Once this is done, we'll have checked each character position of our input strings and have our final `gammaValue`.

## Finding the least common elements

Remember since our strings represent binary numbers, we're only working with 0s and 1s. If `0` occurred the most, that means `1` occurred the least. Knowing this, we don't need to go back through every piece of our original input, we just need to go back over our `gammaValue`. The opposite of that will be what our puzzle calls the `epsilonValue`.

``````const findEpsilonValue = (gammaValue) => {
for (let i = 0; i < gammaValue.length; i++) {
if (gammaValue[i] == 0) {
epsilonValue.push("1");
} else {
epsilonValue.push("0");
}
}
};

findEpsilonValue(gammaValue);
``````

Looking at each element of the gammaValue (remember we created an array), if it equals '0', we're going to push '1' onto our `epsilonValue`, otherwise (i.e., if it equals '1'), we're going to push '0' onto our 'epsilonValue`.

## Getting the decimal values

Now, we have 2 arrays: the `gammaValue` and the `epsilonValue`. When we join the values of each array together, we'll have 2 strings that represent binary numbers. We need the decimal values of those to get our final answer.
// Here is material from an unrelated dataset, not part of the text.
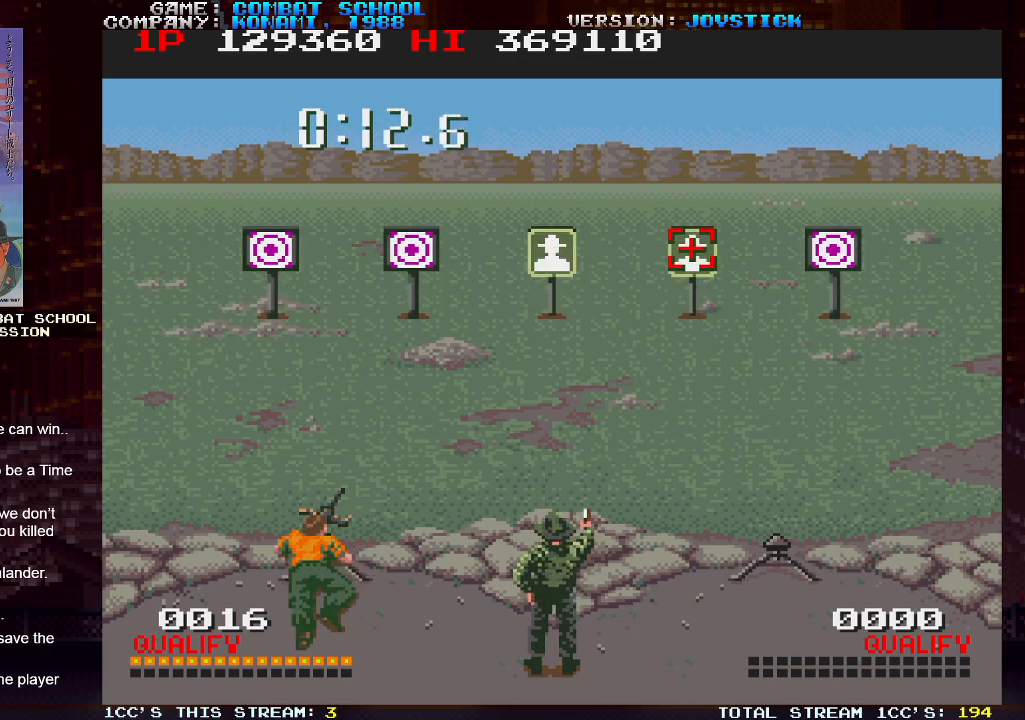
{"buttons": [], "left_stick": "left", "events": [[250, "SQUARE", "down"], [300, "left_stick", "center"], [350, "SQUARE", "up"], [350, "left_stick", "left"]]}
Luckily we have a function that will do this for us: `parseInt` will take a string value and the base of that string value and then give us back an integer in base 10.

``````  let gammaDecimal = parseInt(gammaValue.join(""), 2);
let epsilonDecimal = parseInt(epsilonValue.join(""), 2);
``````

Now, we can take the `gammaDecimal`, multiple it by the `epsilonDecimal`, and that is the answer to our puzzle.